*Task prompt*.
An exact copy of all the data is needed, with every picture left out.

*** Available data Section Begins ***

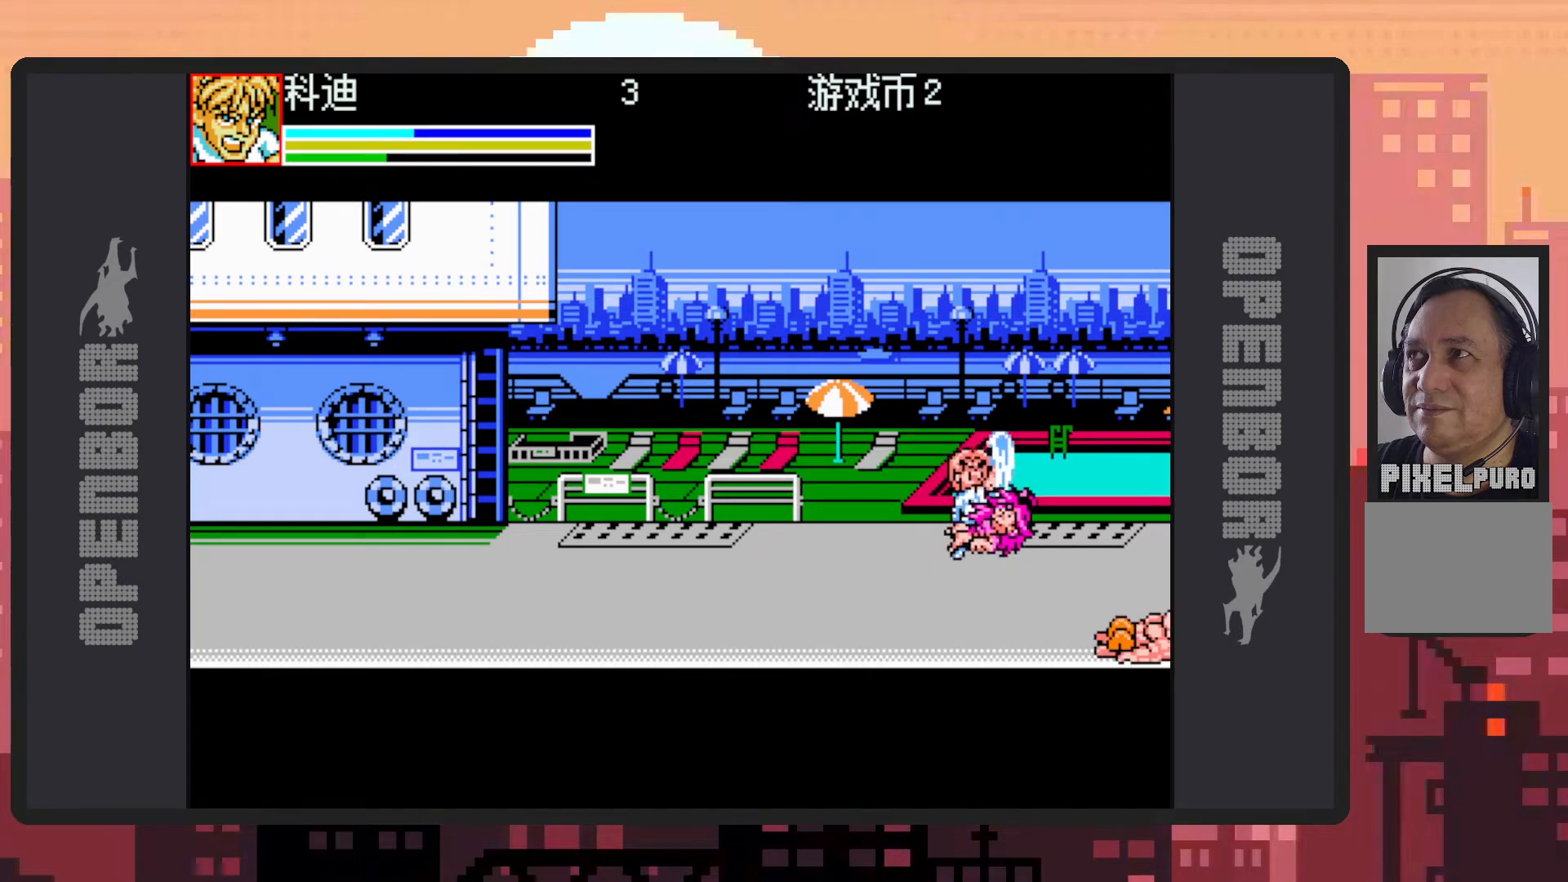
{"buttons": ["DPAD_LEFT"], "events": [[34, "Y", "up"], [67, "Y", "down"], [100, "Y", "up"], [150, "Y", "down"], [200, "Y", "up"], [234, "Y", "down"], [267, "Y", "up"], [317, "DPAD_LEFT", "down"]]}
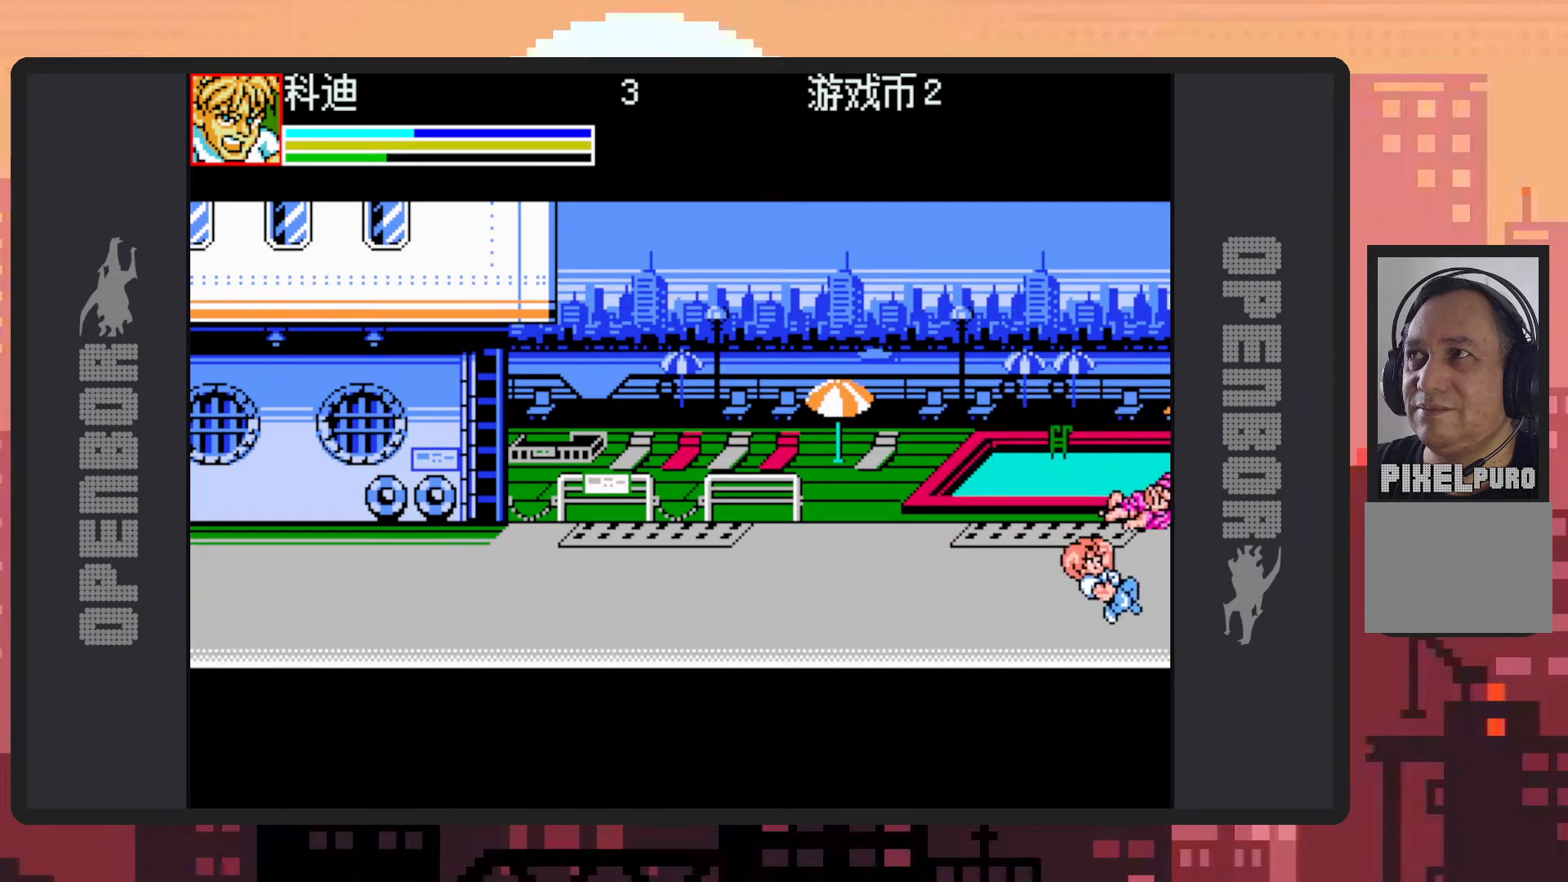
{"buttons": ["Y", "DPAD_LEFT"], "events": [[283, "B", "down"], [417, "B", "up"], [500, "Y", "down"]]}
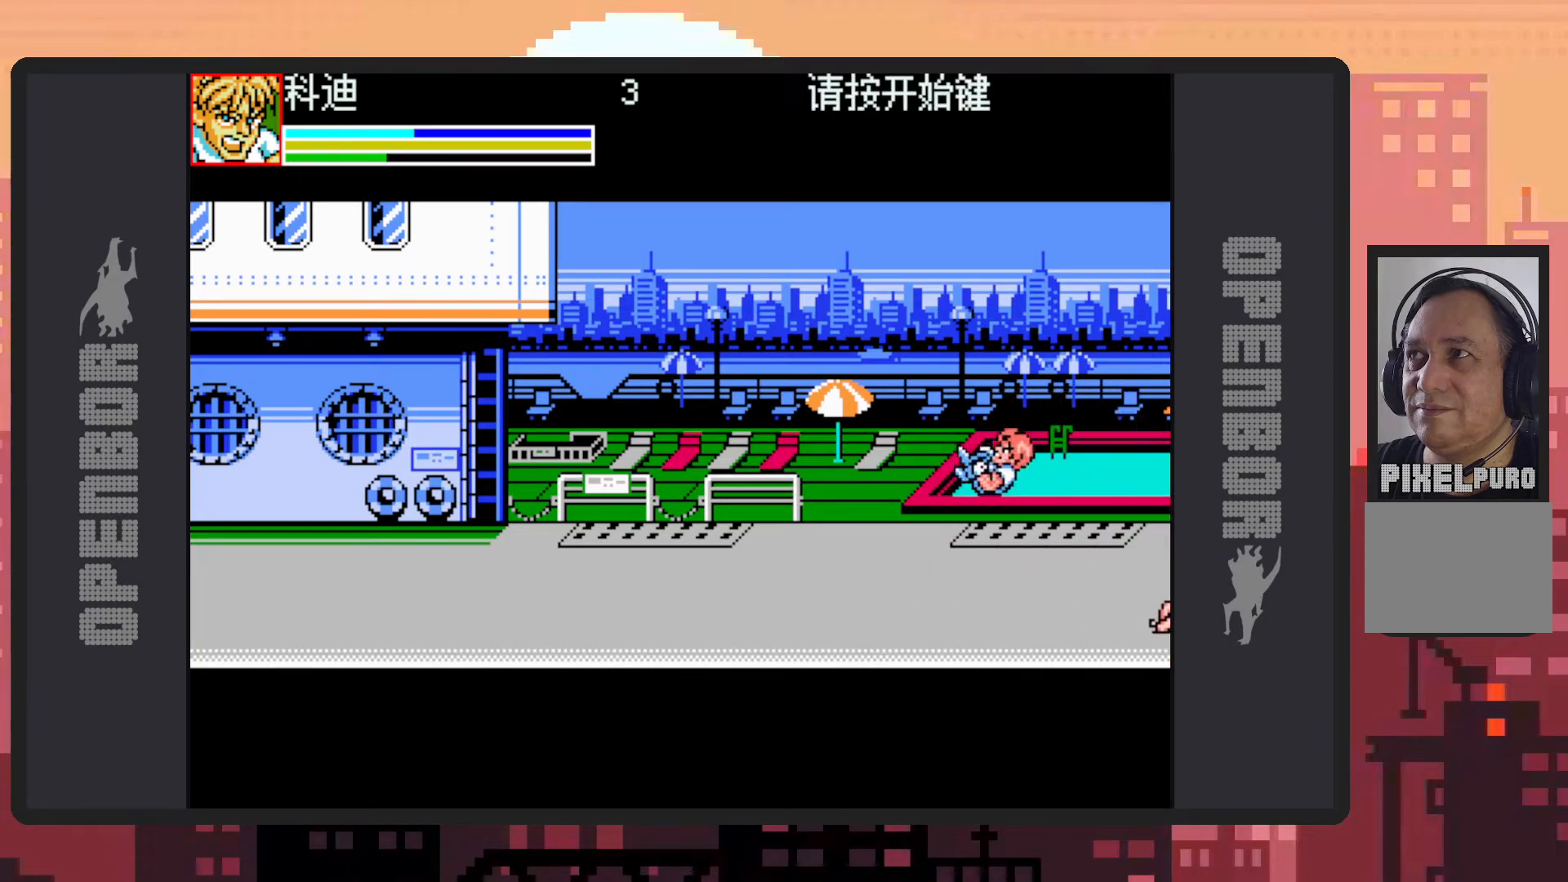
{"buttons": ["B", "DPAD_LEFT"], "events": [[34, "Y", "up"], [67, "Y", "down"], [117, "Y", "up"], [167, "Y", "down"], [200, "Y", "up"], [501, "B", "down"]]}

*** Available data Section Ends ***

*Answer box*.
{"buttons": ["DPAD_LEFT"], "events": [[34, "Y", "up"], [67, "Y", "down"], [100, "Y", "up"], [150, "Y", "down"], [200, "Y", "up"], [234, "Y", "down"], [267, "Y", "up"], [317, "DPAD_LEFT", "down"]]}
{"buttons": ["Y", "DPAD_LEFT"], "events": [[283, "B", "down"], [417, "B", "up"], [500, "Y", "down"]]}
{"buttons": ["B", "DPAD_LEFT"], "events": [[34, "Y", "up"], [67, "Y", "down"], [117, "Y", "up"], [167, "Y", "down"], [200, "Y", "up"], [501, "B", "down"]]}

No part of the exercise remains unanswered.